### Activity list
a: Answer these questions about the iSimangaliso fishing text:
(i) According to the iSimangaliso fishing text, who owns each of the rocky outcrops along the coastline?
(ii) Which guidelines recognize customary systems of tenure?
(iii) How many Inshore Sanctuary Zones do the Draft Regulations propose?
b: In the iSimangaliso fishing text, copy the passage from "Customary systems of" to "these into consideration." word for word.
c: Can you rewrite the paragraph of the iSimangaliso fishing text that begins "The proposed Draft Regulations propose" as a list, keeping its main facts?

### Document excerpt

Along the coastline it is reported that each of the rocky outcrops is owned by a different community and they know exactly who has the right to fish and harvest on which sections of the coastline.   They have a very extensive knowledge of the local resources and marine ecosystems of this coastline as they have interacted with them for centuries.

Customary systems of tenure are recognised by the United Nations Food and Agriculture Voluntary Guidelines on the Governance of Tenure for Land, Forestry and Fisheries (VG Tenure) that have been adopted by South Africa. Yet, despite this recognition, and the fact that the Constitution and the Policy on Small-scale Fisheries recognise fishing rights arising in terms of customary law, the new Draft Regulations proposed for the ISimangaliso MPA do not take these into consideration.

The proposed Draft Regulations propose to introduce three (3) Inshore Controlled Zones, eight (8) Inshore Controlled Pelagic Zones, five (5) Inshore Sanctuary Zones and one (1) Inshore Wilderness Zone in addition to several offshore zones. In terms of these proposals the entire coastline from the Mozambican border south to the St Lucia lighthouse will be one big MPA.  No fishing will be permitted in the Sanctuary and Wilderness Zones and strict regulations will apply in the other zones.  SSF fishers will not be permitted to utilise vessels.

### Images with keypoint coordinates
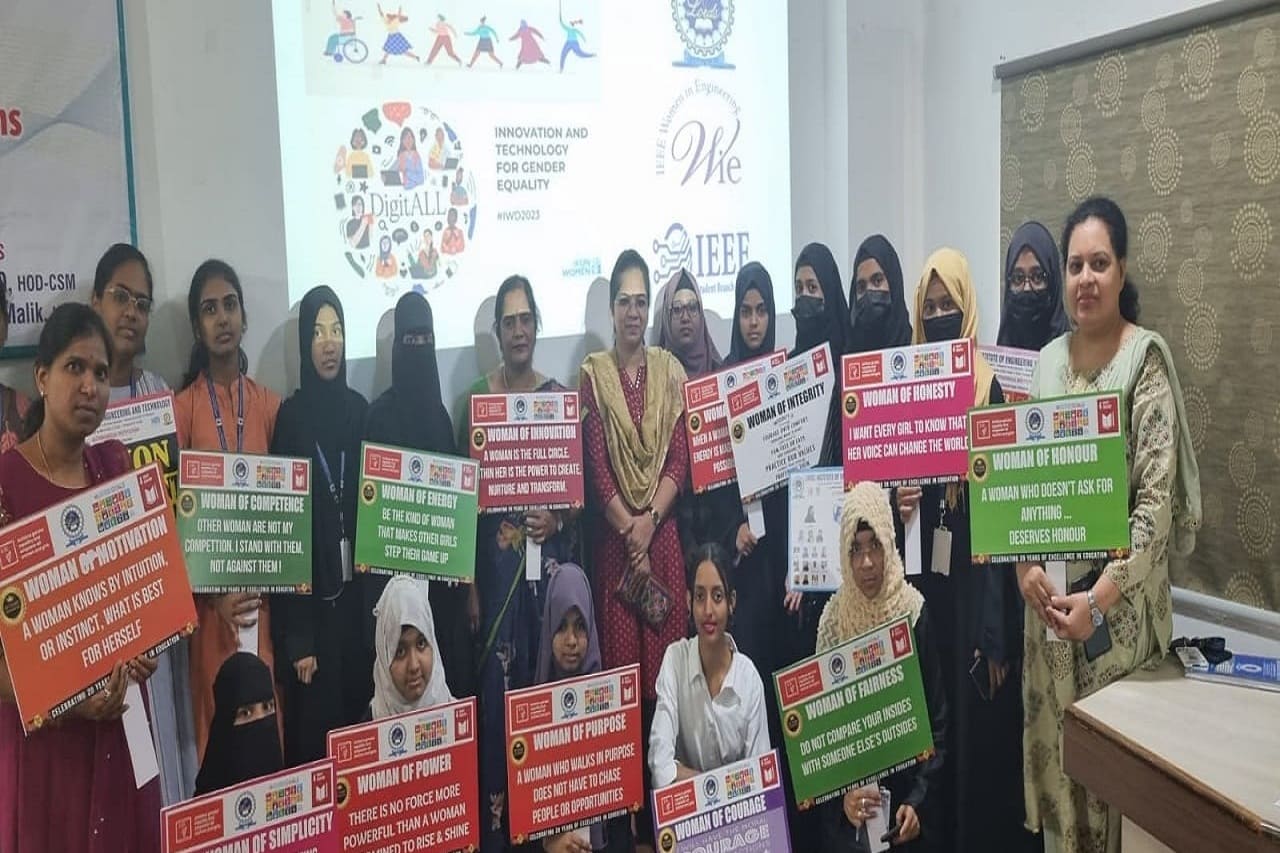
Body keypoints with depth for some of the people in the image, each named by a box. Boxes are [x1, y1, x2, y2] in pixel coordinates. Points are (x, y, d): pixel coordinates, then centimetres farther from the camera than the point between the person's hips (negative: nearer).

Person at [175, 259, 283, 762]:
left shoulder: (269, 404, 7)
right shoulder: (182, 408, -2)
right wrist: (213, 593, -10)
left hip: (265, 592, 2)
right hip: (210, 597, -2)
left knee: (269, 718, 6)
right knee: (218, 723, 3)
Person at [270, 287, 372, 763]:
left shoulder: (358, 408, 7)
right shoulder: (291, 416, -6)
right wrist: (297, 636, -13)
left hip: (356, 588, 4)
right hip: (310, 593, -4)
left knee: (358, 712, 10)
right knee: (314, 724, 1)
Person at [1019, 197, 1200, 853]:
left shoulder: (1146, 356, -9)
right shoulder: (1046, 362, 7)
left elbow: (1157, 496, -15)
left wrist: (1100, 596, -21)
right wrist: (1024, 562, -8)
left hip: (1120, 597, -4)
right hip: (1050, 592, 5)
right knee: (1052, 742, 13)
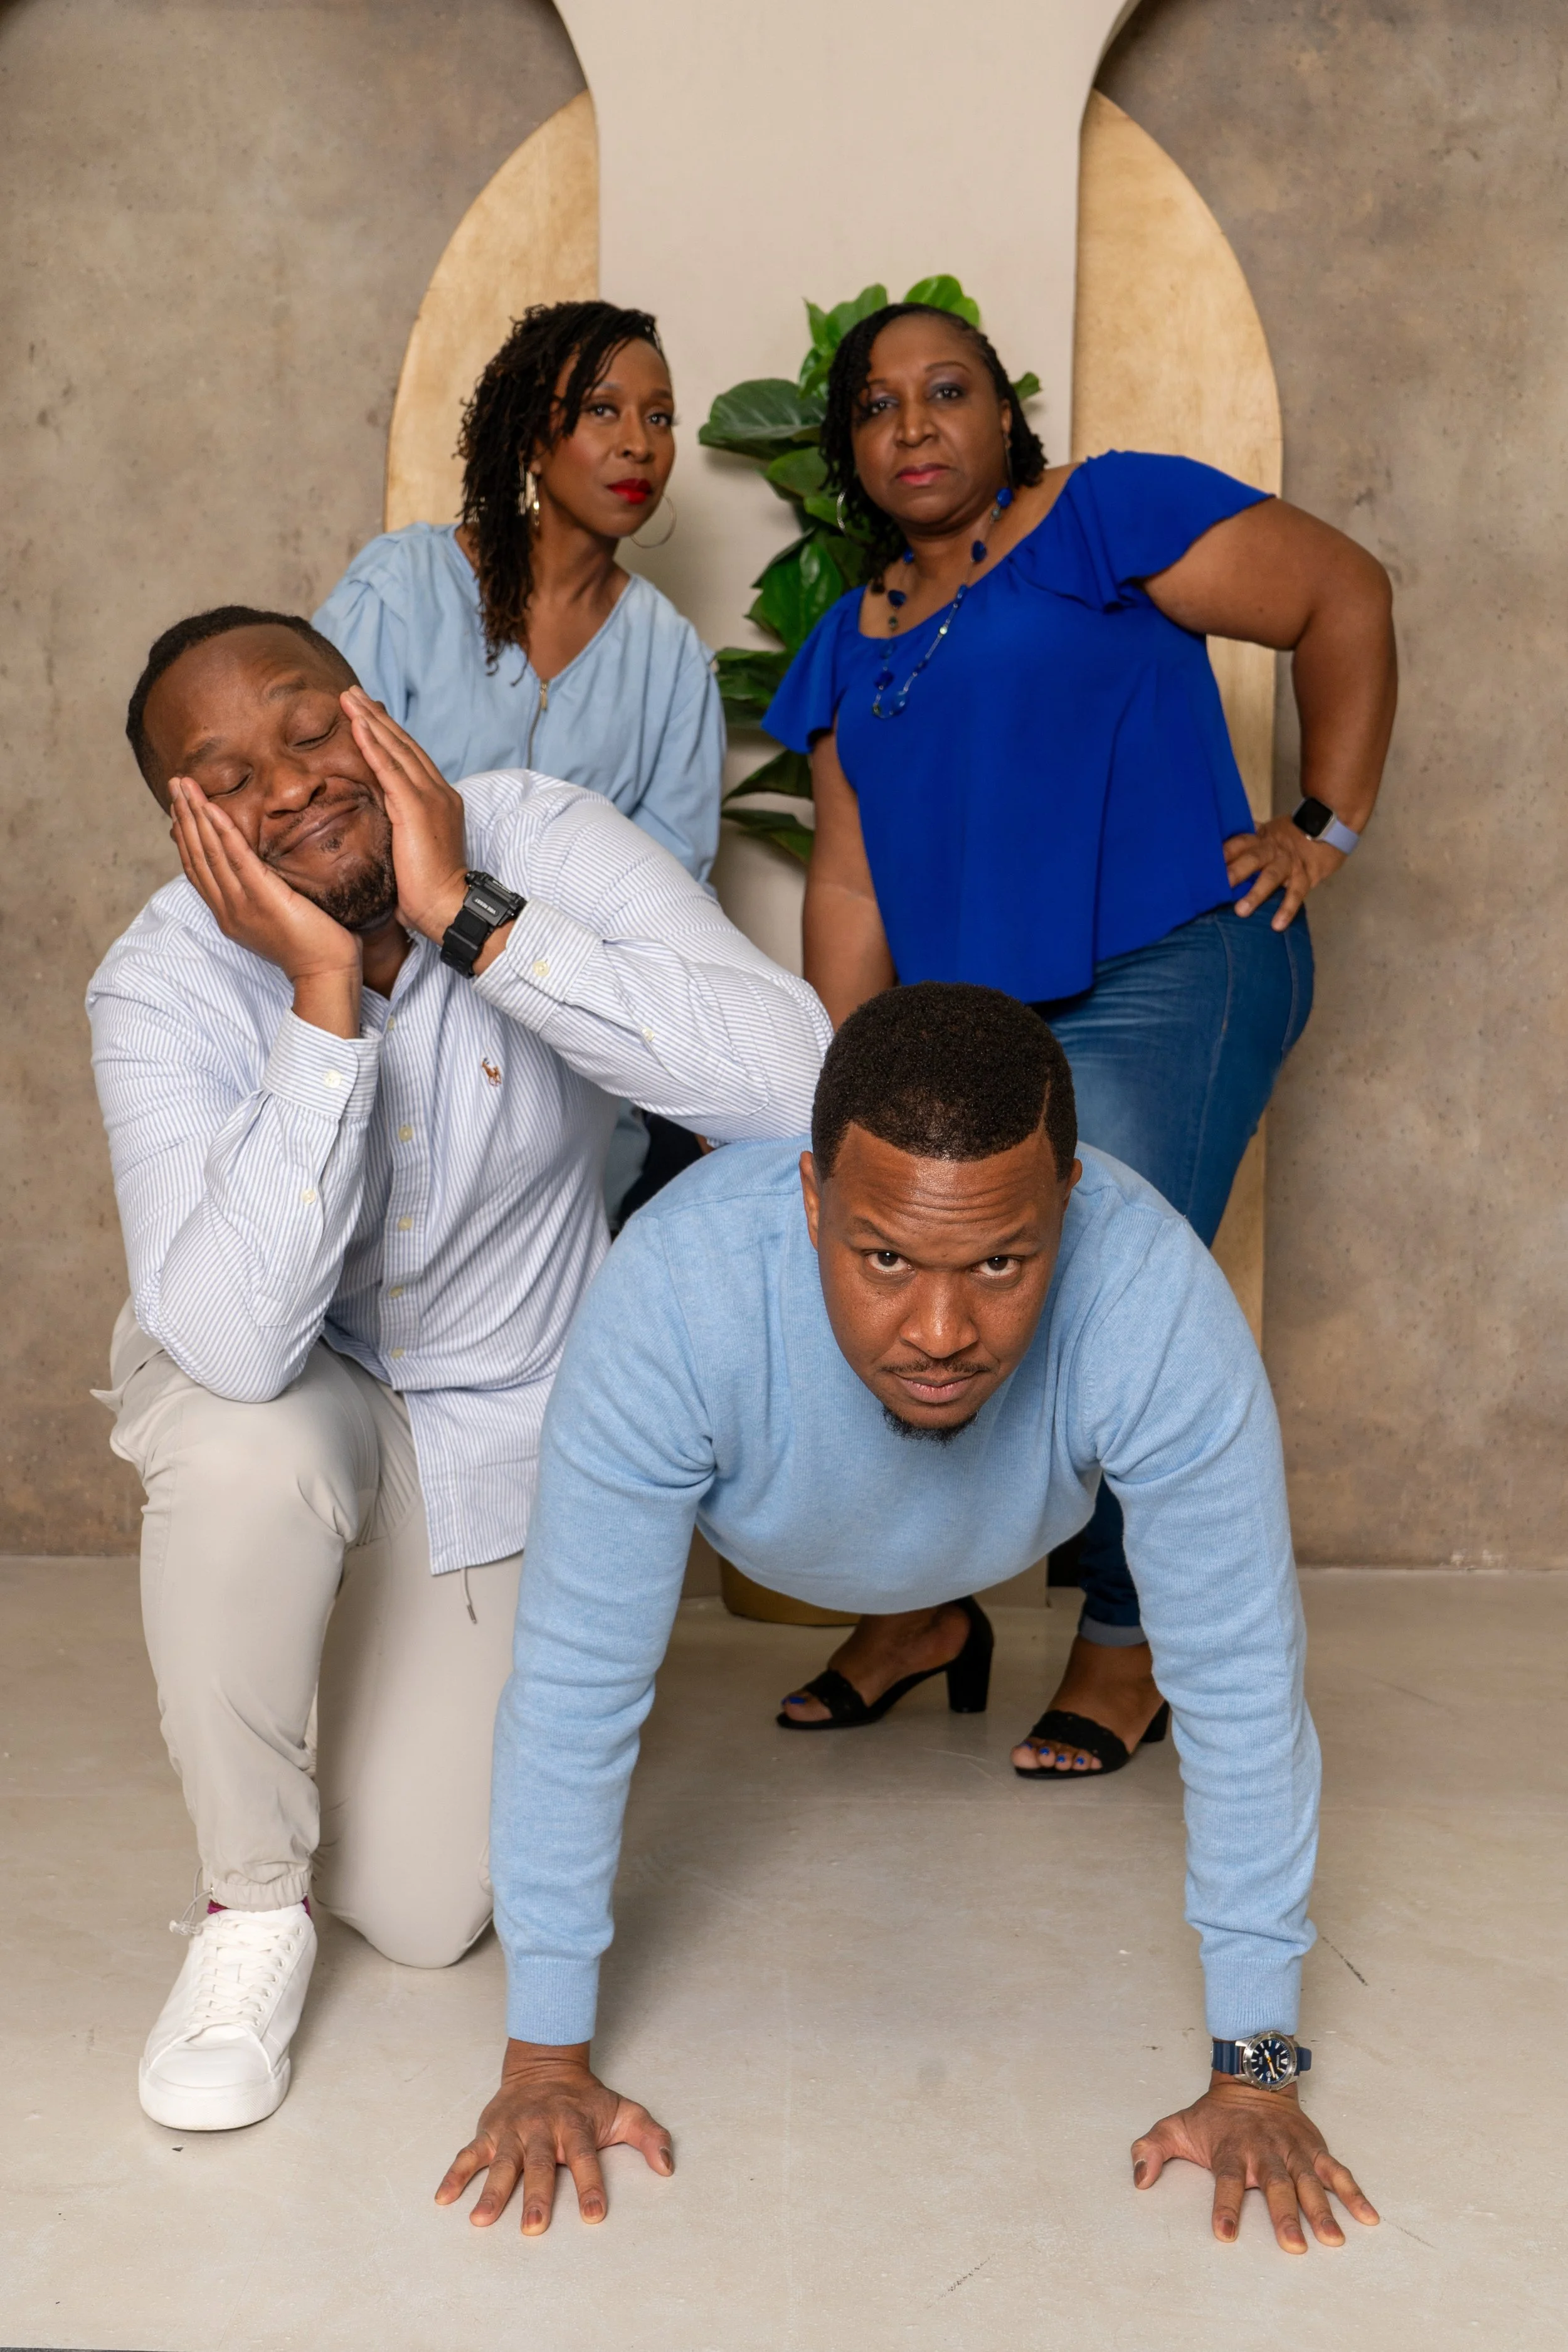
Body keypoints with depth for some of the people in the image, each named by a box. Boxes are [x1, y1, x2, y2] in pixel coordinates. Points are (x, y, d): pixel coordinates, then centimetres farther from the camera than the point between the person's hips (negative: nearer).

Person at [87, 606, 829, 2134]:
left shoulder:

### Solutions by task
a:
(i) A different community owns each one.
(ii) The United Nations Food and Agriculture Voluntary Guidelines on the Governance of Tenure for Land, Forestry and Fisheries (VG Tenure).
(iii) Five.

b:
Customary systems of tenure are recognised by the United Nations Food and Agriculture Voluntary Guidelines on the Governance of Tenure for Land, Forestry and Fisheries (VG Tenure) that have been adopted by South Africa. Yet, despite this recognition, and the fact that the Constitution and the Policy on Small-scale Fisheries recognise fishing rights arising in terms of customary law, the new Draft Regulations proposed for the ISimangaliso MPA do not take these into consideration.

c:
- Proposed inshore zones: three Controlled Zones, eight Controlled Pelagic Zones, five Sanctuary Zones and one Wilderness Zone, plus several offshore zones.
- The whole coastline from the Mozambican border south to the St Lucia lighthouse would become one MPA.
- Fishing would be banned in the Sanctuary and Wilderness Zones, with strict regulations in the other zones.
- SSF fishers would not be allowed to use vessels.